Samstag, 28. November 2015

Assads Kalkül geht auf

Frankreich bereitet eine radikale Kehrtwende vor – Der Krieg gegen den „Islamischen Staat“ gewinnt höhere Priorität als Regimewechsel in Damaskus
 
von Birgit Cerha
 
Seit friedliche, sich nach demokratischen Freiheiten sehnende Syrer 2011 in die Straßen zogen, um Bashar el-Assad zu politischen Reformen zu drängen, hat der Diktator seine Gegner als „Terroristen“ verteufelt, die es gewaltsam zu bekämpfen gelte. Die Basis für den grausamsten Bürgerkrieg, der die Region je heimsuchte, war gelegt. Bald erstickten radikale islamistische Kräfte die Stimmen der Demokraten, der Terror der Feinde Assads begann und die Liste der Kriegsverbrechen des Regimes wurde immer länger. Der Großteil der 330.000 Menschen, die seither in diesem Krieg starben, verloren ihr Leben durch die Kriegsmaschinerie Assads: Artillerie, Bomben, Luftangriffe auf Städte und Dörfer, intensiver Einsatz von Fassbomben, Blockaden von Wohnvierteln, Aushungern der Zivilbevölkerung,  Folter, Verstümmelungen und Morde von Gefangenen; elf Millionen Flüchtlinge und intern Vertriebene. All diese Gräuel rechtfertigt ein sich in neuer Zuversicht wiegender Despot mit dem Kampf gegen islamistischen Terror, der vor allem die westliche Welt bedrohe. Die Attentate von Paris hätten ihm nun Recht gegeben. Dass Frankreich deshalb nun eine radikale Kehrtwende erwägt und mit Assads Streitkräften gegen die Terrormiliz des „Islamischen Staates“ (IS) kooperieren will, wertet der Syrer wohl als späte Einsicht seines größten europäischen Gegners, der sich nun  anderen westlichen Führern und Russland anschließen dürfte.

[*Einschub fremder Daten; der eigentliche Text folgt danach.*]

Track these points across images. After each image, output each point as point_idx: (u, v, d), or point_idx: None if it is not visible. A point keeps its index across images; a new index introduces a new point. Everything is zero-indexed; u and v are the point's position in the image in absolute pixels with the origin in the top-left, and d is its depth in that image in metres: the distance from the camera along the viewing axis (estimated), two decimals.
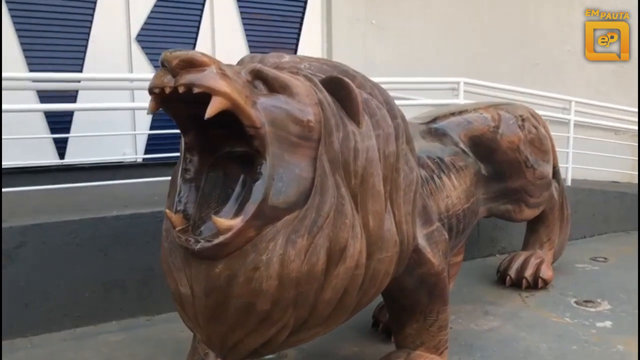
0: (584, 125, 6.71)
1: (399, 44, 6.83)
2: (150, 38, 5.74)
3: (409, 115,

Nun werden sich die äußeren Mächte – mit Ausnahme wohl der Hauptverbündeten der radikalen Islamisten, Türkei, Saudi-Arabien und Katar – Russlands Strategie anschließen und ihren Kampf auf den IS und nicht auf Assad konzentrieren, nach dem Motto, nur mit Assad und seinen Streitkräften lässt sich der IS besiegen. Erst dann könne Syrien aus dem blutigen Chaos von Zerstörung und Tod gezogen werden. Syriens Rebellen sind empört. Für sie, selbst für die sog. „gemäßigten“ unter ihnen, spielte der IS stets eine sekundäre Rolle. Deshalb haben auch die vom Westen unterstützten Gruppen die mörderischen Jihadis wenn überhaupt nur halbherzig bekämpft. Sie werden sich jetzt, wenn die syrische Armee gemeinsam mit westlichen Verbündeten dem IS den Kampf ansagt, noch weniger zu einer Kooperation bereitfinden. Ganz im Gegenteil.
Begehen westliche Führer einen fatalen Fehler, wenn sie sich nun mit einem schwerster Kriegsverbrechen beschuldigten Despoten zum gemeinsamen Kampf bereitfinden und ihn damit stärken oder gar die Macht retten?
Der Syrienkonflikt bereitet westlichen Demokraten schon lange ein schweres Dilemma. Syriens Rebellen, die heute die Opposition dominieren, sind nicht weniger brutal als das Regime. Selbst,  Gemäßigtere unter ihnen halten wenig von demokratischen Grundsätzen und streben nach einem islamischen Staat. Minderheiten, die unter Assad Schutz fanden, müssen eine Herrschaft dieser Jihadis fürchten. Die Opposition ist hoffnungslos zersplittert, an die 30 größere Jihadi-Gruppen bekämpfen einander. Ein Sturz des Assad-Regimes würde das Land noch tiefer ins Chaos stürzen, mit Kämpfen ohne Ende und damit dem IS weiteren Nährboden verschaffen. Bleibt nur als einzige Chance ein Arrangement mit Assad zur Vernichtung des IS-Übels wenigstens in Syrien und dann der rasche Abtritt des Despoten. Doch wer ihn ersetzen und Syrien zu Frieden führen kann, ist heute ebenso ungewiss, wie die Folgen eines gemeinsamen Krieges mit Assad, der noch mehr Rebellen in die Arme des mörderischen IS treiben könnte.